Did you choose Zurich mainly for the language?
Yes. But also, after having done my Bachelor’s degree in Geneva for 3 years, well… it was nice, but I also wanted to see other cities. Plus, I had friends who went to Zurich before me and who told me “Oh, Zurich is great!” So I went there and, indeed, the city is different, and the people, too.
And then we were a little unlucky as Covid hit, so all the classes were online. But I was rather lucky because was staying in a student dorm, a whole building with students. Quite a few students also stayed during the first lockdown. So, yes, I stayed because I really wanted to finish the year and improve my German. I thought about coming back to Geneva, but just following online classes in German is not enough to practise the language.
That’s why I stayed there and I don’t regret it for a second!
So, during the first lockdown you stayed in Zurich, your classes were all online, but you don’t regret anything. Can you tell me more about this period?
Everything was online, we could ask our questions to the professors, and they answered by email or made podcasts answering all the questions. But what made me stay – and it often depends on what kind of flat share you are in – is that I was lucky to be in this building with a lot of students and they also had online classes.

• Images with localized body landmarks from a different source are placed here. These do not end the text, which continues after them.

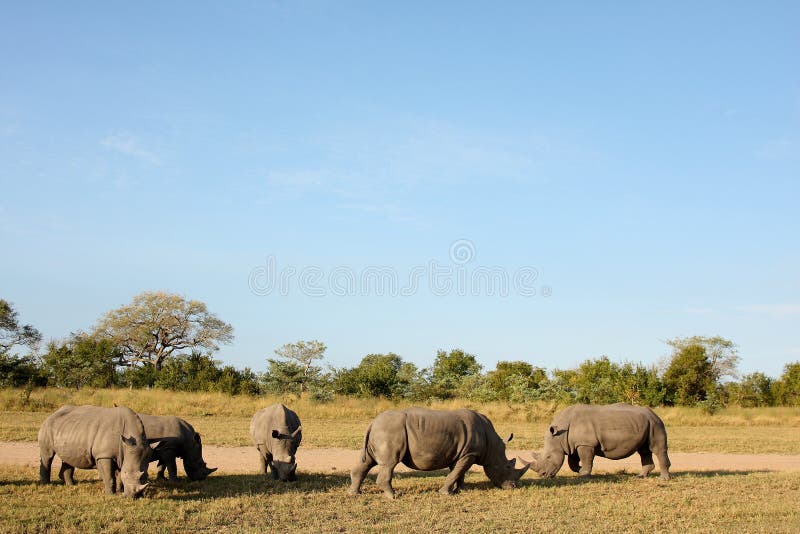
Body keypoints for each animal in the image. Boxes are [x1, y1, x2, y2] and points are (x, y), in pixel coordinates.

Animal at [348, 408, 532, 500]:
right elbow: (456, 473)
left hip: (382, 431)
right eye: (507, 466)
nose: (513, 487)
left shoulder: (462, 453)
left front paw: (459, 490)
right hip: (390, 430)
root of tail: (372, 422)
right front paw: (445, 493)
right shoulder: (469, 453)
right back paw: (393, 497)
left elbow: (458, 473)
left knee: (367, 462)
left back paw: (354, 494)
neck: (492, 445)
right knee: (389, 464)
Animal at [528, 406, 672, 482]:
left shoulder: (586, 444)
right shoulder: (573, 444)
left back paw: (663, 479)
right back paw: (641, 476)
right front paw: (580, 471)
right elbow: (572, 463)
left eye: (548, 457)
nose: (542, 475)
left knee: (657, 449)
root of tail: (655, 414)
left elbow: (586, 460)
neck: (560, 435)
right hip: (646, 424)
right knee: (644, 451)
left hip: (655, 424)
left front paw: (583, 475)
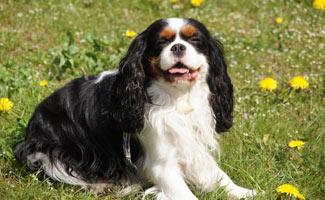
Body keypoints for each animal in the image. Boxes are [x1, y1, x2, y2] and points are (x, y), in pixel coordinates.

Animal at [15, 18, 256, 199]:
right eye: (161, 42)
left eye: (195, 40)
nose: (178, 47)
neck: (177, 98)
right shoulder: (162, 164)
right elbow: (186, 194)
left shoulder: (193, 146)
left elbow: (218, 174)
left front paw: (244, 191)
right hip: (52, 151)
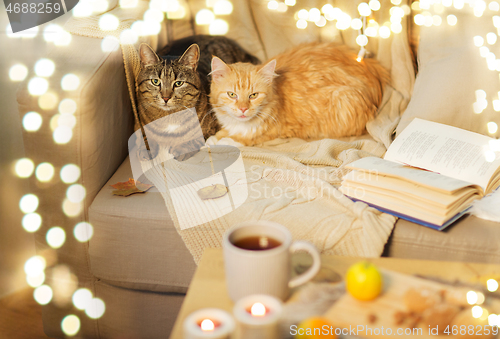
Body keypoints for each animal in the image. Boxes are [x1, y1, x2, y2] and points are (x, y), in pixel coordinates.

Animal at [210, 42, 390, 146]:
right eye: (232, 94)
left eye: (253, 95)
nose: (243, 109)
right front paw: (216, 137)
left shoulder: (276, 130)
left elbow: (246, 138)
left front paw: (225, 140)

It was stimulating to see the others working and so I thought “OK, I have to keep on studying.” When talking with friends in Geneva, I kept hearing remarks that the first months of lockdown were very complicated for them, whereas for me, life went on as usual. I saw the others working, we continued to work together, and in the evening we met, had dinner and did activities together. It’s true that the first lockdown, I almost didn’t feel it, and when I came back to Geneva and we had a second lockdown, it was horrible and I truly understood what a lockdown meant.

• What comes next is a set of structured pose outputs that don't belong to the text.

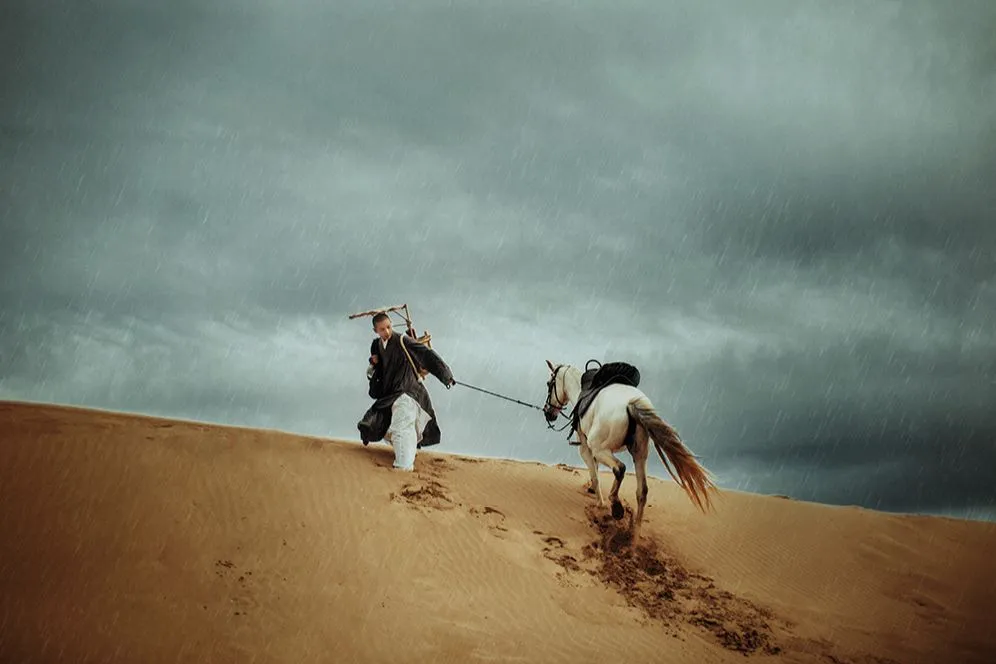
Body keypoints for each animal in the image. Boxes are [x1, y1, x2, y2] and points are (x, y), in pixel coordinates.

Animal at [543, 360, 718, 542]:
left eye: (549, 384)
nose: (548, 413)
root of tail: (631, 403)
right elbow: (596, 471)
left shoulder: (585, 448)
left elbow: (595, 475)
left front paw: (600, 503)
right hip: (639, 454)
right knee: (642, 491)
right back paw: (634, 538)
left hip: (601, 448)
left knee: (620, 468)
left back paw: (616, 506)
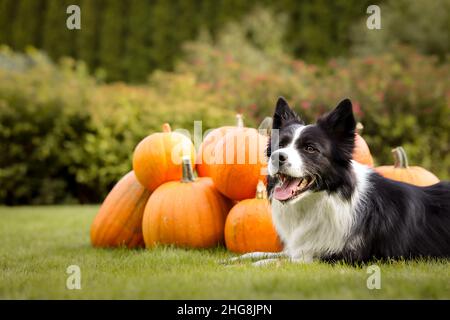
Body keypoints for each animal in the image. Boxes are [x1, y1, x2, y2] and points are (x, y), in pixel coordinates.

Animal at [230, 97, 448, 264]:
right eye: (280, 145)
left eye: (310, 148)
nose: (277, 157)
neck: (325, 197)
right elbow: (270, 254)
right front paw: (238, 259)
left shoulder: (342, 257)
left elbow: (283, 261)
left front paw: (254, 265)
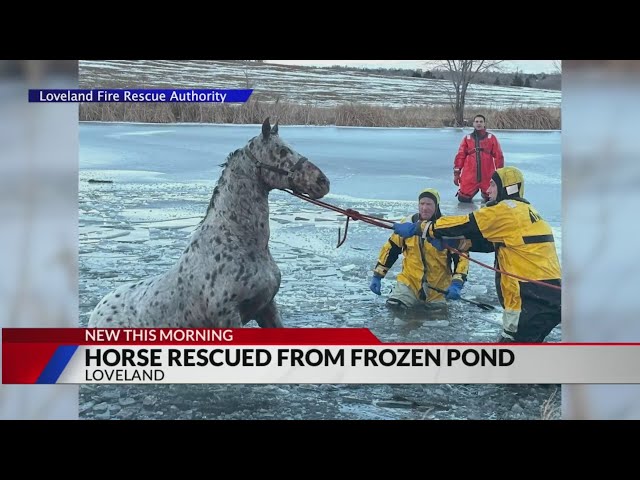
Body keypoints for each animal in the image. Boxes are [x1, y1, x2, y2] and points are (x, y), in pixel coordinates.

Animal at [89, 119, 330, 328]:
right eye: (281, 151)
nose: (323, 182)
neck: (239, 240)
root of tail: (97, 311)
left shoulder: (267, 307)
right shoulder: (228, 316)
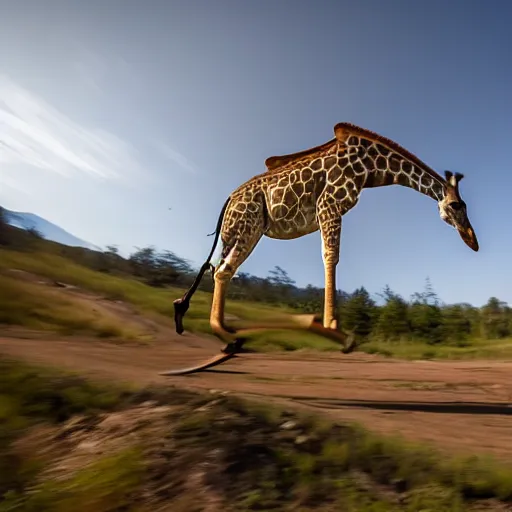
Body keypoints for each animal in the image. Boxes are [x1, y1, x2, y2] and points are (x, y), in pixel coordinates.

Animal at [167, 122, 476, 374]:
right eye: (456, 205)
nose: (472, 241)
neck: (371, 167)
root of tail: (229, 199)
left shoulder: (331, 209)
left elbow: (331, 257)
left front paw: (326, 326)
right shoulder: (329, 204)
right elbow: (331, 257)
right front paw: (336, 331)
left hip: (239, 233)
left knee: (221, 270)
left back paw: (227, 338)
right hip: (248, 227)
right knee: (223, 271)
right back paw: (228, 337)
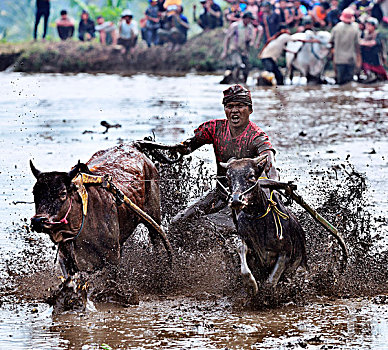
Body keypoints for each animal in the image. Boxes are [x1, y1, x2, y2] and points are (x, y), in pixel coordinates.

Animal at [29, 144, 170, 278]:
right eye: (34, 193)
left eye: (63, 193)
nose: (38, 220)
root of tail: (134, 146)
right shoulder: (66, 262)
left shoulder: (112, 260)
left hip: (153, 218)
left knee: (157, 242)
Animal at [221, 156, 306, 292]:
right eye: (228, 178)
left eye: (251, 176)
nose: (235, 200)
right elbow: (241, 249)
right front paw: (251, 284)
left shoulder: (285, 253)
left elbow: (270, 282)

Above all, there were German students whom I spoke German with, and international students with whom I spoke English. And again, I was lucky to be a part of a flat share with a cinema room, a party room, a gym. We even had a rooftop for barbecues! And I think that’s what made the experience into such a good memory. You really have to try to find a flat share or just this kind of place and that’s where you really have a lot of things to experience.
Anything else to share?
Honestly, if I had to point out one thing, it would be to get started much earlier. In fact, German “scares” a lot of people from the French-speaking part of Switzerland. There are a lot of people who get tense as soon as German comes up, and they don’t want to speak this language, whereas there is a large part of Switzerland that speaks it.
I would also advise to dare speak German. The more we speak, or even try to send messages in German and so on, the better it is. That’s the only way to get there. Finding a tandem partner is also very helpful. And ask German-speakers to correct us, because otherwise we always do the same mistakes.
And yes, really, don’t be afraid and go for it!